Statsbook

Hypothesis

Suppose, we are interested in finding out if there is a difference in nutritional status in patients who present to our outpatient department with cancer as compared to patients who do not have cancer. Our impression is that patients with cancer have a nutritional status that is worse than other patients. We would like to test if this impression is correct.

In order to test this statement, we need to formulate a hypothesis. The null hypothesis states that there is no difference between the two groups of patients.

Null hypothesis: No difference between study groups

As an alternative there is the alternate hypothesis:

Alternate hypothesis: There is a difference between groups 

It does seem perhaps a bit strange, but it is common practice in statistical testing to formulate a null hypothesis (ie there is no difference) and then try to refute this hypothesis with a statistical test. The alternative hypothesis becomes true if it can demonstrated our patients have a worse or better nutritional status (two sided testing). A statistical test tries to prove the null hypothesis is incorrect (similar to law; where you are presumed innocent and it should be proven you are guilty).

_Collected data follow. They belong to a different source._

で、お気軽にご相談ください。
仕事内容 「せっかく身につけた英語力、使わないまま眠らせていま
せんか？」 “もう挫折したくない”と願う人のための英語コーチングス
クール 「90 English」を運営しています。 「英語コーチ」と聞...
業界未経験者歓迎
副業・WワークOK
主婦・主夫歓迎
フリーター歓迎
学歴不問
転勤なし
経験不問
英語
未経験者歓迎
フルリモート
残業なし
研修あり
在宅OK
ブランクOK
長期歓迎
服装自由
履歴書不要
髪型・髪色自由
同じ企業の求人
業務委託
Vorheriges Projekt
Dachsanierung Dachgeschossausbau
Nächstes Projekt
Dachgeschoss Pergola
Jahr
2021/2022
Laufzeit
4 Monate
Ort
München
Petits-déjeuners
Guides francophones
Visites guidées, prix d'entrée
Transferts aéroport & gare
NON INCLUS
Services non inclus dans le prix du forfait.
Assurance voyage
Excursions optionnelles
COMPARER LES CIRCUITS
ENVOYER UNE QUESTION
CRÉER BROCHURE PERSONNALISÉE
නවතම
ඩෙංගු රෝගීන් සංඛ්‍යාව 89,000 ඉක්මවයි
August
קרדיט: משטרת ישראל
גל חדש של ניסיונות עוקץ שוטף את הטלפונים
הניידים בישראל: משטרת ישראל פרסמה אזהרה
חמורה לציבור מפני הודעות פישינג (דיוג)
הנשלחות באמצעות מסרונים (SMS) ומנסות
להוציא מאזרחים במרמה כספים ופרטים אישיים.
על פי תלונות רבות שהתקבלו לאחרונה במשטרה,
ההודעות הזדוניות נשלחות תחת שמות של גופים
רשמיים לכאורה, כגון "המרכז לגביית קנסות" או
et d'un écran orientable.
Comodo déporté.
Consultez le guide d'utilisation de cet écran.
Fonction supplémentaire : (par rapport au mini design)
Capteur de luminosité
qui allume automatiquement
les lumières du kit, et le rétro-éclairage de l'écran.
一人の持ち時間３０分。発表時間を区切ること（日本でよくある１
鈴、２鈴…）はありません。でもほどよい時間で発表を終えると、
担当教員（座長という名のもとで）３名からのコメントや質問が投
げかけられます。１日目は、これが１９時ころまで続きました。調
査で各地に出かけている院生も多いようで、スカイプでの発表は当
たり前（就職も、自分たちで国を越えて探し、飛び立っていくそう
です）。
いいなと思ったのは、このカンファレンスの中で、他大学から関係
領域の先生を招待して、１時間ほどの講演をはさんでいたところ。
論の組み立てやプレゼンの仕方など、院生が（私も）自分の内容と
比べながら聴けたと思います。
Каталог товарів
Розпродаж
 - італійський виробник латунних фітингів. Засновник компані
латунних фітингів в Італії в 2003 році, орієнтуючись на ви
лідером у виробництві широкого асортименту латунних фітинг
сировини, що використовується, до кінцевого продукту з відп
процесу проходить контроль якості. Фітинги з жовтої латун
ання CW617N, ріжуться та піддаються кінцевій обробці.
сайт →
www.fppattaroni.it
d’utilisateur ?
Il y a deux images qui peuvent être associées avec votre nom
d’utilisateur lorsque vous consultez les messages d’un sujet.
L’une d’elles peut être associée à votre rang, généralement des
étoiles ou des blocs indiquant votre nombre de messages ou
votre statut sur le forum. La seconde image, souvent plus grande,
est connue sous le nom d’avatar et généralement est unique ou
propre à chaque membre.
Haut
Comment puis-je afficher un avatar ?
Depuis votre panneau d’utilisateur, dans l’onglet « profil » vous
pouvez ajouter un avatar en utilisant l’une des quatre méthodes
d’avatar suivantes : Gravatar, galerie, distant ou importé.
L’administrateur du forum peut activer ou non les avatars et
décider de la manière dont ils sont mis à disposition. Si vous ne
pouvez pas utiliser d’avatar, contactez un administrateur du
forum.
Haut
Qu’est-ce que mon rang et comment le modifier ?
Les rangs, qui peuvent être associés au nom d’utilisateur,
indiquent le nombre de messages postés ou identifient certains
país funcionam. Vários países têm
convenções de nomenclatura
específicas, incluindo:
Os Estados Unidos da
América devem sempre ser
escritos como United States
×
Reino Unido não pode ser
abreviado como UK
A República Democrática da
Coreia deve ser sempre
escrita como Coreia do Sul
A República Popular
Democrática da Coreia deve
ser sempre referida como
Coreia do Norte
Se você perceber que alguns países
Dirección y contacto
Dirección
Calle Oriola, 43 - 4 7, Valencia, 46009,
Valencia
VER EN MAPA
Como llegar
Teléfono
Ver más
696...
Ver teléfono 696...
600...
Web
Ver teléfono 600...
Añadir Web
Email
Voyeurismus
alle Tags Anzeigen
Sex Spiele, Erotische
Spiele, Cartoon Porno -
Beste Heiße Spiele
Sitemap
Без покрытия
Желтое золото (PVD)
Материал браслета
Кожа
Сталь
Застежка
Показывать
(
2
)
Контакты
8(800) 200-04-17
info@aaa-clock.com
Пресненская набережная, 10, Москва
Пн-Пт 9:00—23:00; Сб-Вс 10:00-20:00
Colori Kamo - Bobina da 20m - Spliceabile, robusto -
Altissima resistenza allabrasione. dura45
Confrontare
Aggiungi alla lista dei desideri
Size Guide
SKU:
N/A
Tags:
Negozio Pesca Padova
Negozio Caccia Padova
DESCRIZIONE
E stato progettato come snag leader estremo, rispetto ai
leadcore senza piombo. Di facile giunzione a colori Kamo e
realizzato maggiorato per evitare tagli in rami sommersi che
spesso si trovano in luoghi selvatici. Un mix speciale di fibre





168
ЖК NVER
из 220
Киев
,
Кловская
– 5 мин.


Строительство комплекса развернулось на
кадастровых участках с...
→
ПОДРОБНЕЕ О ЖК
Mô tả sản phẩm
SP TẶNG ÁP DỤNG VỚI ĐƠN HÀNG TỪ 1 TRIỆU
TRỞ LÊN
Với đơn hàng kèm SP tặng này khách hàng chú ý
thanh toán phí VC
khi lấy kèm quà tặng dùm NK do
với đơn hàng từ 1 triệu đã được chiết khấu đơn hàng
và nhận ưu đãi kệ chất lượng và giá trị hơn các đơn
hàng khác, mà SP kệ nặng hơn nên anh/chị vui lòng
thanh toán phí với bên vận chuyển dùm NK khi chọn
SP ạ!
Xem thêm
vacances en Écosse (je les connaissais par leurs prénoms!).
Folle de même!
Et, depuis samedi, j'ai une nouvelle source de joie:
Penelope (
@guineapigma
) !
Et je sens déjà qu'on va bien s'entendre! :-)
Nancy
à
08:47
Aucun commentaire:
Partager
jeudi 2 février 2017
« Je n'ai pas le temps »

First, we need to define an outcome measure. We could use several variables for this (such as albumin concentration in peripheral blood, body mass index etc). Here, we use the thickness of the biceps skin fold as our outcome measure. The data is in the skinfold.rda data set.

The variable we use as our outcome measure is the biceps skin fold thickness. We measure this with a special instrument that measures the thickness of the skin fold in millimetres. The data collected is therefore continuous data.

Next, we need to define how certain we would like to be by setting the p value. In first instance one would say 100%! However, nothing is certain (and not even that!). It is generally accepted that the probability the test statistic takes a more extreme value than 5% is unlikely and the null hypothesis is rejected in favour of the alternative hypothesis.